[start Input records]

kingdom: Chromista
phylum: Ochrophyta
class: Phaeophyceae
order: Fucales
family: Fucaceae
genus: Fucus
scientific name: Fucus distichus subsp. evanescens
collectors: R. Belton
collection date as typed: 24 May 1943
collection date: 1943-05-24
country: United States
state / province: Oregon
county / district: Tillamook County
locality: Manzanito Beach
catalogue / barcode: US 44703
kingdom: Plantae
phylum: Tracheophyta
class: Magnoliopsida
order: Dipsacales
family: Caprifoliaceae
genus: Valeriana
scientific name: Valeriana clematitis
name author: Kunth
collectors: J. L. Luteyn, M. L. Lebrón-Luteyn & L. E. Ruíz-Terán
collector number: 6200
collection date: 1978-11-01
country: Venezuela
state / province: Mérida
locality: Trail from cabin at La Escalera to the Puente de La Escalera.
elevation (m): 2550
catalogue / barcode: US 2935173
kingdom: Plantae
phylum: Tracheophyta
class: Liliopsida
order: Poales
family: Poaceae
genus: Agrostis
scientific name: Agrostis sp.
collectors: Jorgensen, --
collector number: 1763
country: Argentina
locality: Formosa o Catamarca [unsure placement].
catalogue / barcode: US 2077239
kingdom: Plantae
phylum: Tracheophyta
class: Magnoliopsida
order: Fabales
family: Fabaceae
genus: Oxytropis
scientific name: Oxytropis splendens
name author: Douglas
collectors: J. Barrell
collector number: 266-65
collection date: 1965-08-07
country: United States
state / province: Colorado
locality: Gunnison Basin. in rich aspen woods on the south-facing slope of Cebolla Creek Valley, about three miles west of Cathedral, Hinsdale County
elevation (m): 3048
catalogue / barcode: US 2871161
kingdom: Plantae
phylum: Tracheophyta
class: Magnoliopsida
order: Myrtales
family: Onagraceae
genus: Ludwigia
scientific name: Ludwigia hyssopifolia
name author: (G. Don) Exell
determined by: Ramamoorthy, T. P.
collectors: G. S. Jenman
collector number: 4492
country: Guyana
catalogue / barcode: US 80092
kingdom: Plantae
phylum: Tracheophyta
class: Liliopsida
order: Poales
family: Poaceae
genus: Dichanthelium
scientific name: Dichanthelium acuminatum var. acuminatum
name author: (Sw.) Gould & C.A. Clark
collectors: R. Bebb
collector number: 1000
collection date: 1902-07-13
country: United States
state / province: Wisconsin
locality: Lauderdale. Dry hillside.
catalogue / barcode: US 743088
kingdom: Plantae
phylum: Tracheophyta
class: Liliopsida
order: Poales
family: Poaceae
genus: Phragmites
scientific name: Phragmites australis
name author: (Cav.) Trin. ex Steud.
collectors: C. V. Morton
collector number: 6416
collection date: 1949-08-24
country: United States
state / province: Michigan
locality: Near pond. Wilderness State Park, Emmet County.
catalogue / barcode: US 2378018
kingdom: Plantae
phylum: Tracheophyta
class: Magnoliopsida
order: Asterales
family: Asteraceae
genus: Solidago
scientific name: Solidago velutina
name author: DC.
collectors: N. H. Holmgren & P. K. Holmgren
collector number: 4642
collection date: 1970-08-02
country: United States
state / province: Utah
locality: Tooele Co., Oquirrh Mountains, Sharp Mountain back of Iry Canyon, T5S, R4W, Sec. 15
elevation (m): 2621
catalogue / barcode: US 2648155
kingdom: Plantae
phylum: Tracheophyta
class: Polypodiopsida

[end Input records]

Set exercise:
Revise the part of the records that opens with the line containing "state / province: Oregon" and closes with the line containing "collection date: 1978-11-01", replacing "catalogue" with "catalog" and leaving all else unchanged. Give only those lines.

Result:
state / province: Oregon
county / district: Tillamook County
locality: Manzanito Beach
catalog / barcode: US 44703
kingdom: Plantae
phylum: Tracheophyta
class: Magnoliopsida
order: Dipsacales
family: Caprifoliaceae
genus: Valeriana
scientific name: Valeriana clematitis
name author: Kunth
collectors: J. L. Luteyn, M. L. Lebrón-Luteyn & L. E. Ruíz-Terán
collector number: 6200
collection date: 1978-11-01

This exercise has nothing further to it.